Take 5: Catching Up With a Busy M.D.

Doctor finds Alameda to his liking.


Published:

Al Wright

Dr. Lloyd Takao has been a pediatrician for more than 30 years, practicing at Primary Pediatric Medical Group in Alameda for three years. Takao loves what he does and can boast that he never has a boring day.

1. What do you love most about being a pediatrician?

I love pediatrics because you can make a difference so early in a child’s life that can have consequences that will impact him or her for a long time to come. It might be through family or psychosocial advice, an important diagnosis such as ADHD or an intervention regarding dietary habits or weight problems or insomnia/sleep habits. If we can pick up on problems early, it sends a child’s health down a totally different path. Also, there is so much anxiety and depression in children and families now; I am very comfortable with, and good at dealing with, these issues. People ask all the time, ‘Don’t you get tired of seeing just colds all day?’ When I see a sick or well patient, I have to know about all the things that are not presenting themselves—or that could be. I rule them out as quickly and the best I can, and then I call it what it is. I ensure a close follow-up with the parents, and I am done. That’s fun.

2. Have things changed much in pediatrics over the last 30 years?

Yes, technology. I remain proud, though, of being called old school. I see patients come out of surgery and occasionally do house calls—you learn so much that way—and attend kids’ graduations from middle school or college. High-tech is great for electronic medical records, but I have seen some physicians who concentrate so much on their computer entries that they do not look the patient eye-to-eye when they are one-on-one.

3. Why do you specialize in treating kids with asthma?

I have asthma, so I know a lot about it. I established the first Breathe Easy Day Camp in Alameda County with the American Lung Association in 1984. I was previously on the board of directors for the ALA at local, state, and national levels. It is scary not knowing where your next breath is coming from, and that is a common response from all children with the disease. It is important to reassure kids and treat them quickly to calm their anxiety and stop their wheezing. My goal is simple, and that is to get them wheeze-free as soon as possible and get them back in school and normalize their family activities. Nothing is more disruptive than not breathing well.

4. What are you doing for fun, when you aren’t in the office?

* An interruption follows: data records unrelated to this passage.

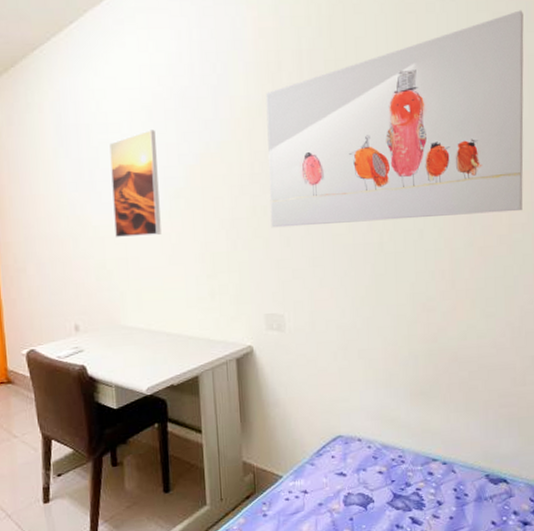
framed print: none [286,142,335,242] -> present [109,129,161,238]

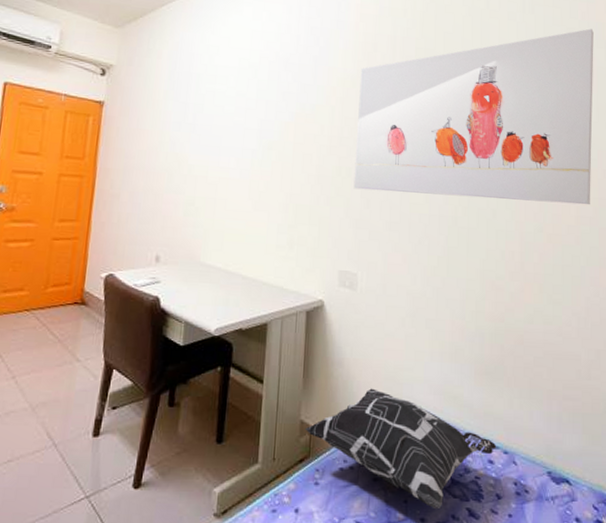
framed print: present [109,129,161,238] -> none [208,86,258,181]
decorative pillow: none [248,423,436,522] -> present [305,388,497,508]

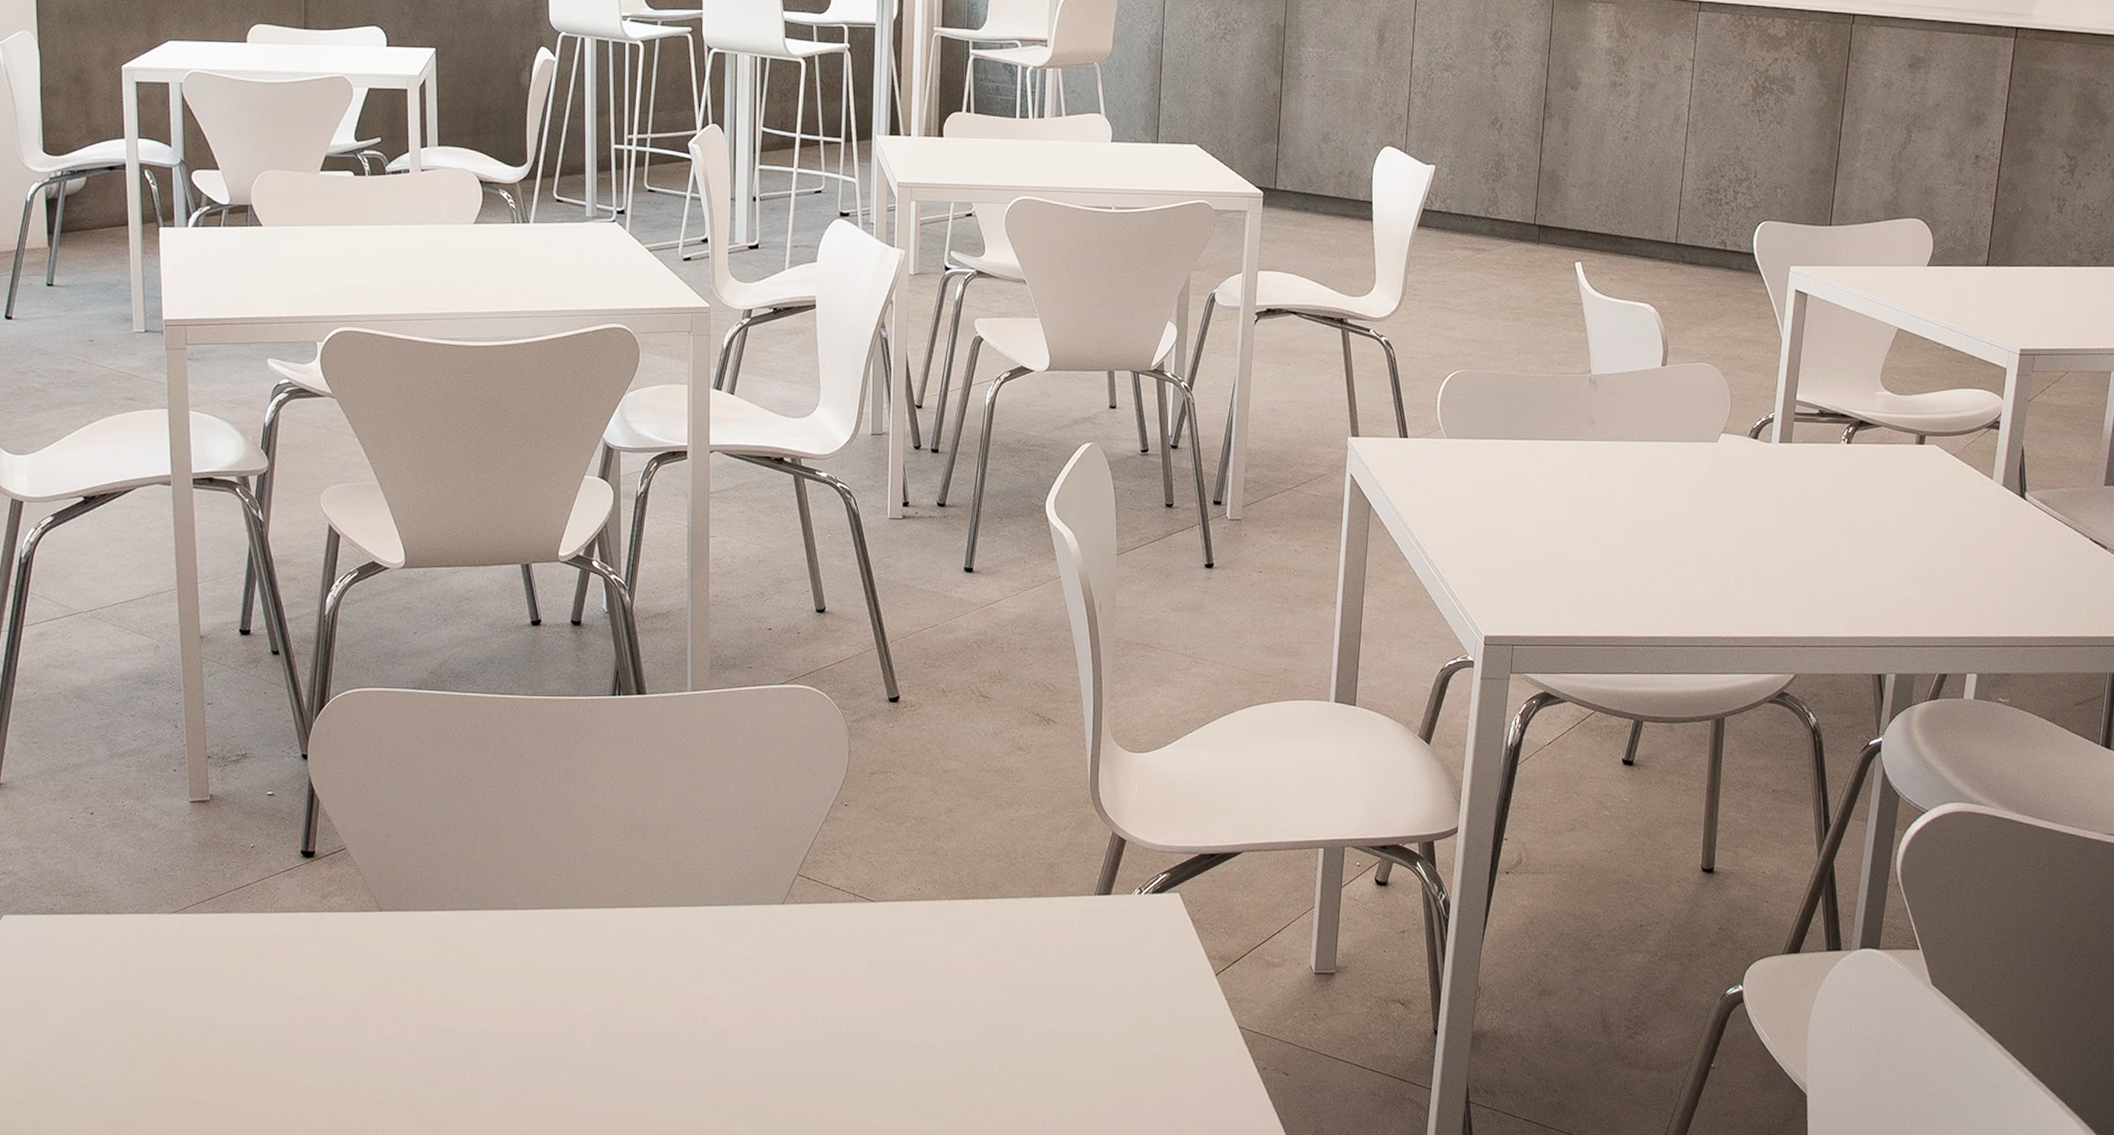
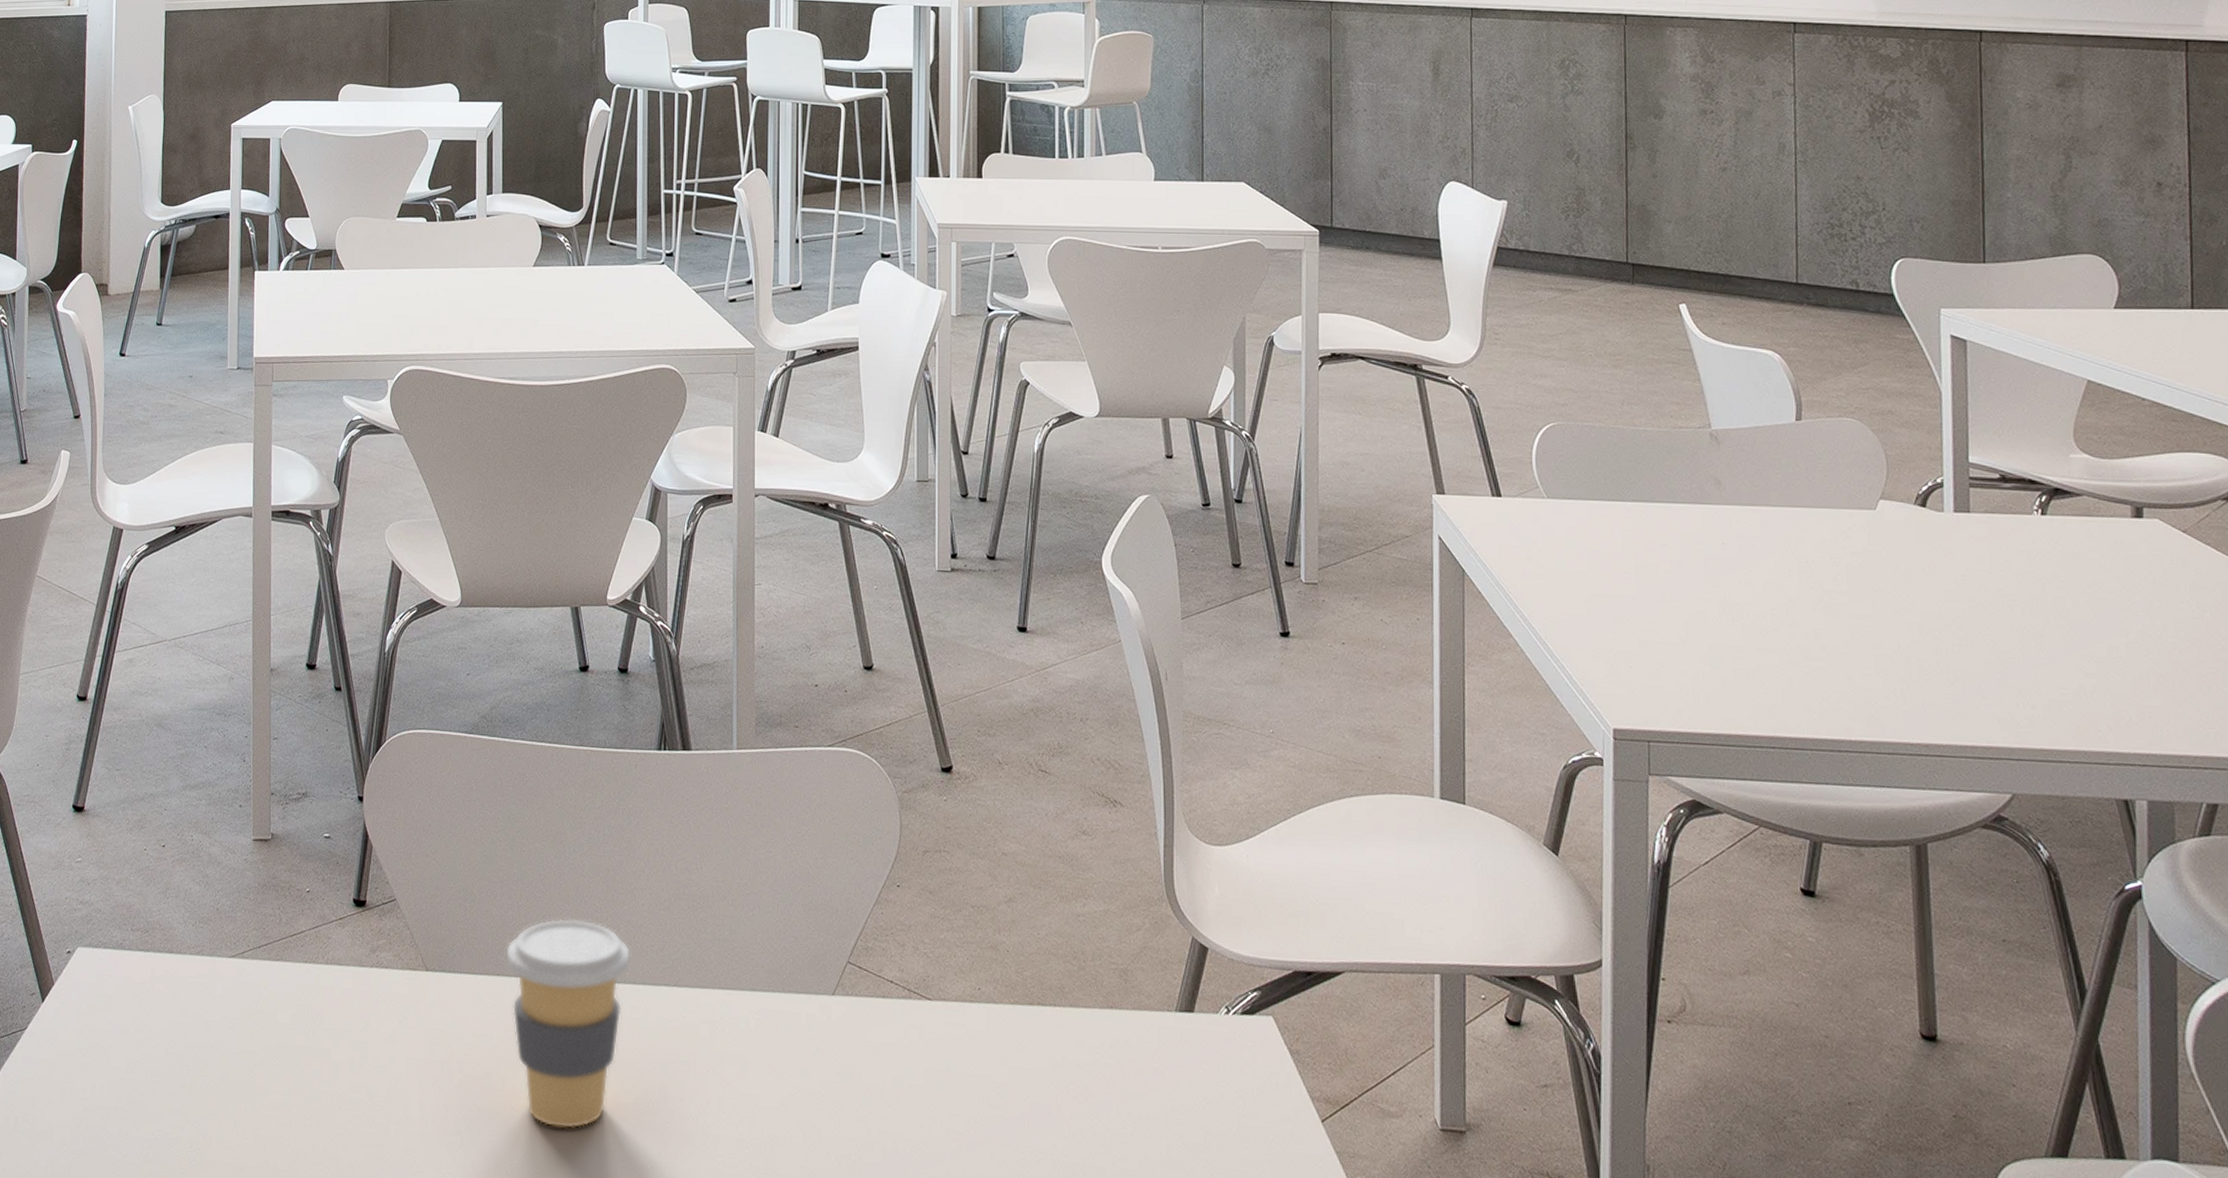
coffee cup: none [462,854,587,1040] -> present [506,918,631,1129]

Eating bacon (maybe I shouldn’t say that). I play in a ukulele group, which makes me laugh and smile. I make up silly songs that I sing around the family. I love snorkeling in the ocean with beautiful fish and the honu (green sea turtles). Watching live sporting events, listening to any music and going to concerts, whether it’s the symphony or Eric Clapton, all are really fun for me. And of course, sipping a non-fat latte or a breve latte espresso with half and half is pretty great.

5. How’s Alameda treating you?

Alameda families have been wonderful at accepting me into the community. I run into tons of families around town. I get to see my babies, children, and mothers when I go to lunch or Starbucks. I really love my job. I have always thought that all I need to do is care, which is so easy to do. That effort, I believe, will make a lasting impression wherever I am. It’s really fun that my daughter and two grandchildren, who attend Otis School, live here in Alameda. It’s also great to see their friends in my office. Alameda agrees with me quite well.